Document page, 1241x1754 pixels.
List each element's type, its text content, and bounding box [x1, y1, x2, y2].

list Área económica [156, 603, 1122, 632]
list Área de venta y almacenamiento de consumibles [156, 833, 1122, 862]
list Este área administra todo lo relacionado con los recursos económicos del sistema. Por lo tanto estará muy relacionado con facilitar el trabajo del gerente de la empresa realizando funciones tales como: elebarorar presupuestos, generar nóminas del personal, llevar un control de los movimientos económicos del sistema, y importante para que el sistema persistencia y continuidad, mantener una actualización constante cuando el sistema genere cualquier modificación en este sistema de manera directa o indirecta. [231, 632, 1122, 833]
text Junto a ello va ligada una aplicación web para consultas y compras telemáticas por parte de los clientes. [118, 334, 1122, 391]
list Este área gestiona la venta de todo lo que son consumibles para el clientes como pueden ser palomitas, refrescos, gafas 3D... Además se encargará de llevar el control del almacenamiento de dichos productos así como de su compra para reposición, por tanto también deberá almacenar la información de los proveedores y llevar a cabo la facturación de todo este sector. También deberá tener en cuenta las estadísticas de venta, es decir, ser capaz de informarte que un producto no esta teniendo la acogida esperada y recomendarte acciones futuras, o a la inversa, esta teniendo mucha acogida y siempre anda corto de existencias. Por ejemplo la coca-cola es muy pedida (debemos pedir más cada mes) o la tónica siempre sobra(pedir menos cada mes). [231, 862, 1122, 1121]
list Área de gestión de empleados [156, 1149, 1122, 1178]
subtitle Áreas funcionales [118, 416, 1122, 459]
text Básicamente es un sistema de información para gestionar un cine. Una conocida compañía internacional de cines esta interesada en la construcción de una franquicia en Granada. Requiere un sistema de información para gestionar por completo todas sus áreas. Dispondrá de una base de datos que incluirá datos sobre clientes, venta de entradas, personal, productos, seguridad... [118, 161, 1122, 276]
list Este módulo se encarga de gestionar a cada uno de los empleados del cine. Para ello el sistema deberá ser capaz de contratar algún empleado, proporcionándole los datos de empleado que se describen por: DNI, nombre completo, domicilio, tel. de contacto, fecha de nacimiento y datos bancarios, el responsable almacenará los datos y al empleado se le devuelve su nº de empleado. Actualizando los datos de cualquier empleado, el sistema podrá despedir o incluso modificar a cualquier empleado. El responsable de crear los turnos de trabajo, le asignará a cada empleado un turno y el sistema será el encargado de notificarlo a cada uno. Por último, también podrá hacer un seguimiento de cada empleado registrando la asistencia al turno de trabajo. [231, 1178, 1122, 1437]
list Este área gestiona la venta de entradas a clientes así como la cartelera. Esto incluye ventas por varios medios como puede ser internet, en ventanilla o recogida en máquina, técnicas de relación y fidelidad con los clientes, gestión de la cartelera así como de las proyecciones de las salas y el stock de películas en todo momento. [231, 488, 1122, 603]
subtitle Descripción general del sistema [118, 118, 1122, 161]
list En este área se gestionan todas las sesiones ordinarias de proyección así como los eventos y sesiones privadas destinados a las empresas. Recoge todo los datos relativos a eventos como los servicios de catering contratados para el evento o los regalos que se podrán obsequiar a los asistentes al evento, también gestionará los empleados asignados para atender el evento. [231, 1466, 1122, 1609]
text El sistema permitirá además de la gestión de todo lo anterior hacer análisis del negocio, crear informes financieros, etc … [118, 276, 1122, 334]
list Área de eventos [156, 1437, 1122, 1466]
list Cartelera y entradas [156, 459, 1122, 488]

Exercise instructions: Which lines in the records above contain the word "consumibles"? List each of them in full, treating uppercase and lowercase as different.

Reply to the exercise:
list Área de venta y almacenamiento de consumibles [156, 833, 1122, 862]
list Este área gestiona la venta de todo lo que son consumibles para el clientes como pueden ser palomitas, refrescos, gafas 3D... Además se encargará de llevar el control del almacenamiento de dichos productos así como de su compra para reposición, por tanto también deberá almacenar la información de los proveedores y llevar a cabo la facturación de todo este sector. También deberá tener en cuenta las estadísticas de venta, es decir, ser capaz de informarte que un producto no esta teniendo la acogida esperada y recomendarte acciones futuras, o a la inversa, esta teniendo mucha acogida y siempre anda corto de existencias. Por ejemplo la coca-cola es muy pedida (debemos pedir más cada mes) o la tónica siempre sobra(pedir menos cada mes). [231, 862, 1122, 1121]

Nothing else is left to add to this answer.